Le ton monte autour du dossier Chagos.

Le « First Minister » autoproclamé du gouvernement chagossien, Misley Mandarin, a récemment déclaré à la presse britannique qu’il donnait aux États-Unis l’autorisation d’utiliser la base de Diego Garcia pour frapper l’Iran. Une déclaration faite, selon lui, « depuis les îles Chagos », et qui n’a pas tardé à susciter de vives réactions.

Ces propos divisent et inquiètent. Pour le journaliste et observateur Bernard Saminaden, on avance « sur un terrain extrêmement marécageux » avec des déclarations lancées « à gauche et à droite », sans cadre officiel clair.
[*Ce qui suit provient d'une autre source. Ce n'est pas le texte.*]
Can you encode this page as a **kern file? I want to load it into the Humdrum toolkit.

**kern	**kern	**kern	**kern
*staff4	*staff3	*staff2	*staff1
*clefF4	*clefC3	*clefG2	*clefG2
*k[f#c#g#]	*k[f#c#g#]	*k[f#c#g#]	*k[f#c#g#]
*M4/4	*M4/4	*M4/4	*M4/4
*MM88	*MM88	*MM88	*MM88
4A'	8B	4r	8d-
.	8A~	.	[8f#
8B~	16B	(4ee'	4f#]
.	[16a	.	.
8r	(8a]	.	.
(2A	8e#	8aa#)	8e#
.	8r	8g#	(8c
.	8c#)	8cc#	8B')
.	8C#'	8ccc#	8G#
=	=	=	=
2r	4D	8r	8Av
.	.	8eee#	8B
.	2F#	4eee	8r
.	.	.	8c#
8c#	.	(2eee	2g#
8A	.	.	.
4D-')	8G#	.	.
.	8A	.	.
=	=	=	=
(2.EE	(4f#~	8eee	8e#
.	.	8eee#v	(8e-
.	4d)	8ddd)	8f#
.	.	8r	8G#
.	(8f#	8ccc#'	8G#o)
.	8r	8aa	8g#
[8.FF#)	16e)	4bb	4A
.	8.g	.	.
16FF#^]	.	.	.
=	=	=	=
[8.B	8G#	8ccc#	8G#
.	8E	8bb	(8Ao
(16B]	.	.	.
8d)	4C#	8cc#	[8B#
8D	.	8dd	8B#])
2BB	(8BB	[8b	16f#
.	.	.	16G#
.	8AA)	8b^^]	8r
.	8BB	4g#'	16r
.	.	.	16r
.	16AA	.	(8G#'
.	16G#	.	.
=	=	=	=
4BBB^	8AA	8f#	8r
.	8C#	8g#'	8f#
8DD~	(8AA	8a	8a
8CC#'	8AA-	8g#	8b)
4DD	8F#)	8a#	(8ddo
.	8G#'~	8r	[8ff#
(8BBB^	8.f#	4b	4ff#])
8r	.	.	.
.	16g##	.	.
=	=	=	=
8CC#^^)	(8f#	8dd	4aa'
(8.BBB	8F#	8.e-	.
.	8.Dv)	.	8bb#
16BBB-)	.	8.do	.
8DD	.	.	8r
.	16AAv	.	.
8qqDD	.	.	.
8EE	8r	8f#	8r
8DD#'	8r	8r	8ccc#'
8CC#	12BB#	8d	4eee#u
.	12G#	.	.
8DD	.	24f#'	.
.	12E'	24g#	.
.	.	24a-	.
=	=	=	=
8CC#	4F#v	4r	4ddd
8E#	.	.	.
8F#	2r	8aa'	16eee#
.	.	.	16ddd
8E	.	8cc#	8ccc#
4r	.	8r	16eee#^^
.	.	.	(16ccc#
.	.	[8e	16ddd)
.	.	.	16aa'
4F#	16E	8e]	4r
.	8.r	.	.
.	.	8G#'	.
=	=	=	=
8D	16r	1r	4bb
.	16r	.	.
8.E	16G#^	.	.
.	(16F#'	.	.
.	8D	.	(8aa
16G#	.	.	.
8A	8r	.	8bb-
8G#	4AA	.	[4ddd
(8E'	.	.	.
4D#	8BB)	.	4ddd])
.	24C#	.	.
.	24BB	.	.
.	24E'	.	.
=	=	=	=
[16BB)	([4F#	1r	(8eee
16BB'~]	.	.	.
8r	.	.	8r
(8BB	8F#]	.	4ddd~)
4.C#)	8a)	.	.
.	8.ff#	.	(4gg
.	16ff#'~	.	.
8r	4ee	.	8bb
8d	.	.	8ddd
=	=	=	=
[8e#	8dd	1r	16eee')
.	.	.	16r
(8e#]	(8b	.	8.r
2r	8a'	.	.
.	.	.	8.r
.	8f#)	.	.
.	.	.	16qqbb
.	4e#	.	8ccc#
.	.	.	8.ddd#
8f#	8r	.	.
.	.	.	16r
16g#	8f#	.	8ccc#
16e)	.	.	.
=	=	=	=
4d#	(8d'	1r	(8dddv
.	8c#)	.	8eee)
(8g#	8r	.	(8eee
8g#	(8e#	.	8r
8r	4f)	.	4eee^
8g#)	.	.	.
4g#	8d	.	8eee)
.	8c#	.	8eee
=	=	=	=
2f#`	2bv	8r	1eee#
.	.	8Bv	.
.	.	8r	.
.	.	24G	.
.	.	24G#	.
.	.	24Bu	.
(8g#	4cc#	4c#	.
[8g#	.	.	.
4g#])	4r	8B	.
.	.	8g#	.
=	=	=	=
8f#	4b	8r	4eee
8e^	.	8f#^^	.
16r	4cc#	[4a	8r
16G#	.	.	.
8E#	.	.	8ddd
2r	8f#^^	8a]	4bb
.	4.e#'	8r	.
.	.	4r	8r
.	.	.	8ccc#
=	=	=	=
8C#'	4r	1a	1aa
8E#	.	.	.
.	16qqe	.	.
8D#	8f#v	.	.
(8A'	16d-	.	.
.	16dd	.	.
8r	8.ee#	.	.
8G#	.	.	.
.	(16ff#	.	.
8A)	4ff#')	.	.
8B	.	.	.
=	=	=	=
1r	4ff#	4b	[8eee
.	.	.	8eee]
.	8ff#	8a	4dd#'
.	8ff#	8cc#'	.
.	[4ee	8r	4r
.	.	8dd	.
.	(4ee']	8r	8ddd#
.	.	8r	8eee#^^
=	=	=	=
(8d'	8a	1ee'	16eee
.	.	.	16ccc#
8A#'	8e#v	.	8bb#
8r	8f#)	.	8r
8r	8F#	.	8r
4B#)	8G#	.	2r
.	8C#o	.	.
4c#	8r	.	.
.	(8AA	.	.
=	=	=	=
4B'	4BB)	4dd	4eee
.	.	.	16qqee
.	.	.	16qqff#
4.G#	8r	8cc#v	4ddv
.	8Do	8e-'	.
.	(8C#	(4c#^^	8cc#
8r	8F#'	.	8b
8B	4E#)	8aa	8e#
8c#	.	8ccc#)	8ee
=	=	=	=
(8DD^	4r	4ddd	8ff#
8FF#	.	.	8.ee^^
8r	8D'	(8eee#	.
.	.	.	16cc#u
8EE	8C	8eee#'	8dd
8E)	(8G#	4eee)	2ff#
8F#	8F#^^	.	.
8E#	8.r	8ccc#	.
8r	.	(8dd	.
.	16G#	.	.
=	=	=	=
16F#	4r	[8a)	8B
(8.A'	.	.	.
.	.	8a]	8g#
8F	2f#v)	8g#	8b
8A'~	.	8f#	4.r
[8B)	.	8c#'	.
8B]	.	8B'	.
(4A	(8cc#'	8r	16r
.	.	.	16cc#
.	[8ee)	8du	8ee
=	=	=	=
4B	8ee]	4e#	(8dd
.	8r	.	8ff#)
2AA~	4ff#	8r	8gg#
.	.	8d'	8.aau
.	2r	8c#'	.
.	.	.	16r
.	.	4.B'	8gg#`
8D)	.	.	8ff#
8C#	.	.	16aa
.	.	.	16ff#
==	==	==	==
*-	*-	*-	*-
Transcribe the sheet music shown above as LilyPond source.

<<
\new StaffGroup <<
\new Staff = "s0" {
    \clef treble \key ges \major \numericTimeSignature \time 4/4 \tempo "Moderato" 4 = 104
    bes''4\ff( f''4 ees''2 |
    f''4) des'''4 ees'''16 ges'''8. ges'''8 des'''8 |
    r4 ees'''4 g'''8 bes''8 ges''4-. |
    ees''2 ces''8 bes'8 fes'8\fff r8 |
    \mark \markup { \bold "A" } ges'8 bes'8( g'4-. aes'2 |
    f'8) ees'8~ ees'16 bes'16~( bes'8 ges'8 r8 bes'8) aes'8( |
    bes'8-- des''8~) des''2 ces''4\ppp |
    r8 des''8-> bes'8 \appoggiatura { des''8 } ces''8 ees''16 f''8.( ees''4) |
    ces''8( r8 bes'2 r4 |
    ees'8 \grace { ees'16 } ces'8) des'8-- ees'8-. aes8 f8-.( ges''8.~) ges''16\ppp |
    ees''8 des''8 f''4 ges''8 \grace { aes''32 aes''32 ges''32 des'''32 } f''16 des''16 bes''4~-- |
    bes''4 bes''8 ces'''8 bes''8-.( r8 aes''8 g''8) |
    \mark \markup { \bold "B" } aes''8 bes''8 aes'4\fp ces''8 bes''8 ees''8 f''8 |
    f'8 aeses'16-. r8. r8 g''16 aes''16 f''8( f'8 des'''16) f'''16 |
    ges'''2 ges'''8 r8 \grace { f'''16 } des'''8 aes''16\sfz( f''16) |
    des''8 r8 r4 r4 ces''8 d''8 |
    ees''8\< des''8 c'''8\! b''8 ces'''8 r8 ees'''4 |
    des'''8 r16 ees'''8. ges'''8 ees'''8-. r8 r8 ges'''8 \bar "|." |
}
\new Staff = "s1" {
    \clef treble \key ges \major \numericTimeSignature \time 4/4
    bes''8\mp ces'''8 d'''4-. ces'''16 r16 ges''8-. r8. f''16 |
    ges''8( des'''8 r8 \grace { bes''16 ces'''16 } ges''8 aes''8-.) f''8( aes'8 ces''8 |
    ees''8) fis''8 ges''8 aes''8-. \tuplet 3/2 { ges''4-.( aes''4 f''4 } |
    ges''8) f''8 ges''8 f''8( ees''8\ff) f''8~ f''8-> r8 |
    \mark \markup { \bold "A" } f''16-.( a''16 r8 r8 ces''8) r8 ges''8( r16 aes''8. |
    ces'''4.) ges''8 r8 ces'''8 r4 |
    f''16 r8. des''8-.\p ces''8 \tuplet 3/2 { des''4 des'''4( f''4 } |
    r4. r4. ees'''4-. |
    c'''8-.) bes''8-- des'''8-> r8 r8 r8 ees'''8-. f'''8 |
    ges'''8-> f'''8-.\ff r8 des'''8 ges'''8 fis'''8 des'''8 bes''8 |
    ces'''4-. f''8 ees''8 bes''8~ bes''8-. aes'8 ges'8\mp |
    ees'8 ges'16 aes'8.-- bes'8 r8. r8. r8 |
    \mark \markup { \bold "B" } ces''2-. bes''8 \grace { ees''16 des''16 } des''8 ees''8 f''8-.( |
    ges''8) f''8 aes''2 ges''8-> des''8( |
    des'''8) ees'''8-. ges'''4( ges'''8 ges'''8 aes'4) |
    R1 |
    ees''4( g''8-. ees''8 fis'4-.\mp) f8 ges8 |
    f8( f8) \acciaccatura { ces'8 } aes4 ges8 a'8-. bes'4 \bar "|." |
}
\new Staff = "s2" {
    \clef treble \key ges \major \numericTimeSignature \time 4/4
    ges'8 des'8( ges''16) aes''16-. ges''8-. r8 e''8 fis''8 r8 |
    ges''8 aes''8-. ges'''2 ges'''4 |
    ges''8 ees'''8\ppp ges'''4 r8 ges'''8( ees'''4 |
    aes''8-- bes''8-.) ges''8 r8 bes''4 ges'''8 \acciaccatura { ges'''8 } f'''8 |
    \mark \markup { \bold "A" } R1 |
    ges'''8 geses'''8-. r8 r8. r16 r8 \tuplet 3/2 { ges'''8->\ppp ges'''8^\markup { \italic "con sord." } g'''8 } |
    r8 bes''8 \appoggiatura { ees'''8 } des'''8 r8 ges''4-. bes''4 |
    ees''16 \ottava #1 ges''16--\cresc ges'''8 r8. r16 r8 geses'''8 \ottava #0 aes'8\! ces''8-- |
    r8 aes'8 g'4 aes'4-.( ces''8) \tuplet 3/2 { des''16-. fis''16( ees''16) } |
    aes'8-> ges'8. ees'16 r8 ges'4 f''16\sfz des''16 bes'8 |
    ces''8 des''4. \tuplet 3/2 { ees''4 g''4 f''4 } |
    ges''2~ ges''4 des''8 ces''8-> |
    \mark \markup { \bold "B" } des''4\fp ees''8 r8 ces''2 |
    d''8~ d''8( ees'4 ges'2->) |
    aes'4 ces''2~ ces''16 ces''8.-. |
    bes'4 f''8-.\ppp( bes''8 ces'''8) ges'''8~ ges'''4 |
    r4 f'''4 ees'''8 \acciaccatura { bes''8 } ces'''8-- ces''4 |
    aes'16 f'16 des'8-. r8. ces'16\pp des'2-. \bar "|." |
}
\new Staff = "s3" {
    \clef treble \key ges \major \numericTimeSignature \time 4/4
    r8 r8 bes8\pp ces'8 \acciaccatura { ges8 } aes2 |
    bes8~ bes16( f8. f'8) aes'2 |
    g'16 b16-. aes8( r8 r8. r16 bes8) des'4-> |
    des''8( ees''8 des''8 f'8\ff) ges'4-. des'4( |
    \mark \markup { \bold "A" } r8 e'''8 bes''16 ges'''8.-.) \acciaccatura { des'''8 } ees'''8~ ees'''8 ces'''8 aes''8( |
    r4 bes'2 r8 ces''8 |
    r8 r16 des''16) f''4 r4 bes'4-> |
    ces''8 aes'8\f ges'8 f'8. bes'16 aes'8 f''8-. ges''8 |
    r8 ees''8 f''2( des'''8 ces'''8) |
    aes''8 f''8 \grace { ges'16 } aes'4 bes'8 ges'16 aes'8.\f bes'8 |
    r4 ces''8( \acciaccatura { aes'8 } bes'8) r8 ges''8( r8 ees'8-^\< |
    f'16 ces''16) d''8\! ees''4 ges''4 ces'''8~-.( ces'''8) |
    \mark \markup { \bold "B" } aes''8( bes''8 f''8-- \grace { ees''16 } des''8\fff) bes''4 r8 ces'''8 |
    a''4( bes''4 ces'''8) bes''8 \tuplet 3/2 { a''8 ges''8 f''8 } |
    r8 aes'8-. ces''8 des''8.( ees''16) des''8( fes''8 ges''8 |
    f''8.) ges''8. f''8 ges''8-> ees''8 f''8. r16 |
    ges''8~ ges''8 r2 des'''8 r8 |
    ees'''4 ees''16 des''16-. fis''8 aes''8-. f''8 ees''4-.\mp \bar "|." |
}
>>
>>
Il rappelle que le Royaume-Uni est signataire du Traité de non-prolifération nucléaire (TNP), un engagement international qui encadre strictement l’usage des installations militaires et interdit notamment l’utilisation de territoires pour le lancement de missiles ou de projectiles dans un contexte de guerre.

Alors que Misley Mandarin donne son feu vert à une éventuelle offensive contre l’Iran, Bernard Saminaden estime que Misley Mandarin devra assumer pleinement la responsabilité de ses propos.

Par ailleurs, le journaliste souligne qu’une bataille judiciaire est déjà en cours devant la Haute Cour de Londres concernant la présence jugée « illégale » de Misley Mandarin et de son groupe sur l’île du Coin, à Peros Banhos.

Bernard Saminaden qualifie les déclarations de Misley Mandarin « d’extrêmement dangereuses ». Selon lui, ces propos risquent de porter gravement préjudice non seulement à l’intéressé, mais aussi aux Chagossiens et à Maurice, alors même que le traité relatif au dossier Chagos n’a pas encore été ratifié.